Culls managers are what this book seeks to nip the bud. It is revelatory how the authors-perhaps unwittingly even to each other-try to reach the naive hero before he heads out lance in hand, and to convince him to take a second look at what he is doing. The authors provide our would-be hero-Peter-with nothing less than an entirely new myth to go by. Peter accepts his new assignment confident that he pretty much knows all he needs to know (the lance). But soon he makes a misstep here, a blunder there, here and there and everywhere a misunderstanding or two, till he's all but squandered every opportunity he had.

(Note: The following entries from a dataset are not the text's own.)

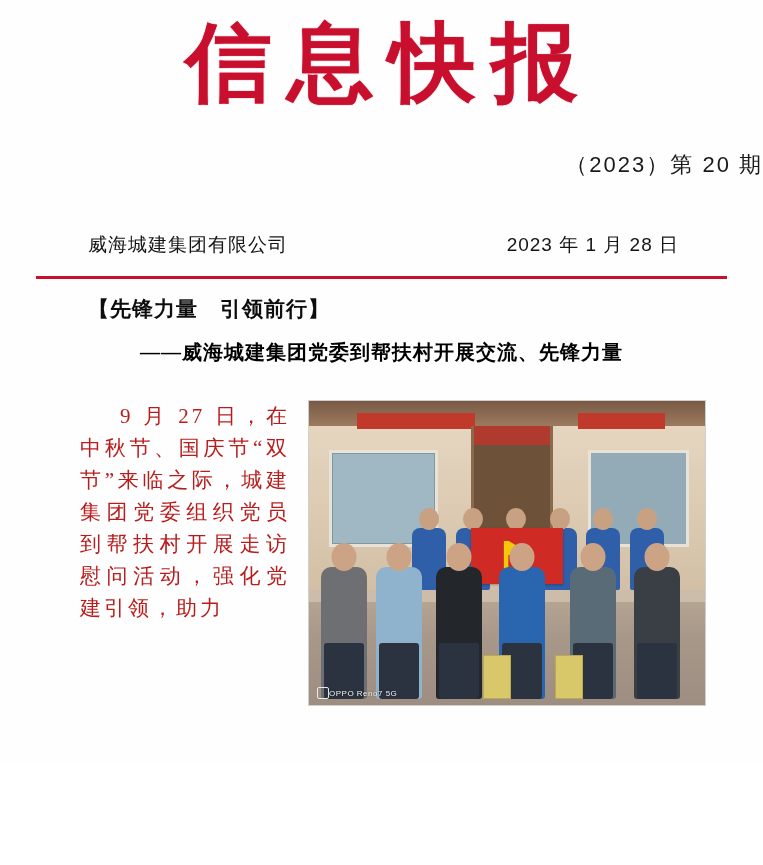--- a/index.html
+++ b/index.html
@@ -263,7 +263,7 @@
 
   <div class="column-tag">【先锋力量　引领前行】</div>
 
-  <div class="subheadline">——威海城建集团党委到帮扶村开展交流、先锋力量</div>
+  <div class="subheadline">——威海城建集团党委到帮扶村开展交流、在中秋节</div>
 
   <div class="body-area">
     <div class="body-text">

Luckily, the authors of Success for the New Global Manager endow Peter with a willingness to adapt to others' needs. The Modern Hero Myth of Peter is that he realizes he has much to learn, and earnestly sets about improving himself through discerning and providing for others' needs. The Hero is made by modesty, not swordsmanship. The values of compassion suggested in Success for the New Global Manager are far closer to the Bhagavad Gita and Confucianism than it is to any legend floated to sea from the shores of Greece. One wishes that many more books with these authors' set of assumptions could address the conduct of business itself instead of management alone.
All this not to say that upon reading this book a sunshaft of benignity will shine upon the world of business. The authors set forth their epistemological message in managerial terms. For them, Peter needs four "pivotal capabilities"-international business knowledge, cultural adaptability, perspective-taking, and ability to play the role of innovator. Most of the book is devoted to acquiring these. However, they are not mere qualities one can study, pass an exam upon, and sage forth unto success; they are not ends in themselves. These four capabilities represent an attitude shift which is the psychological equivalent of a paradigm shift. Adapting to others' reality requires both motivation, specialized knowledge, and a particular set of skills.
Books-like this one-that address globalization in cultural rather than entrepreneurial terms are much needed today. Had the upper-mid managers of garment manufacturers like Nike known some of the basic tools described in this book, perhaps the fiascos related to Indonesian labor exploitation would not have occurred. For one, they would have been forewarned of the pitfalls of delegating management to third party organizations without also exercising strong oversight, in the manner many Western clothing manufacturers did with Korean subcontractors whose management style was ... well ... less than optimal.
But there is a bigger fish to fry than inept sports shoe manufacturers. It is that globalization is driven largely by American interests, whose managers view business in aggressive entrepreneurial terms and are largely unaware that a great many people value other ways of conducting business. In the Malay countries of Southwest Asia there is a mentality called gotong-royong ("everybody doing their part" or "we all pitch in") which can be described as task-directed consensus management. Shear away the patriarchal overlay imposed by ancient religions and Asia's much-lauded family-focused social system is really nothing but gotong-royong.
Success for the New Global Manager is an octagonal red sign. It reads, "Stop! There is danger ahead." There is nothing quite so scary as being ignorant of being ignorant. The cultural ignorance that this book addresses really should have been addressed way back in the early semesters of business school (and for that matter, as far back as secondary school). Why does a book like this one have to offer advice such as that on page 120, on which they counsel that if you are going to live in a country, you should listen to its music, read its literature and business books, and learn about the food.
The world knows a lot more about the U.S. than the U.S. knows about the world. A scary thought this book seeks to redress.
Having been an expatriate several years ago, I reflected on my experience in a new way as a result of reading this book.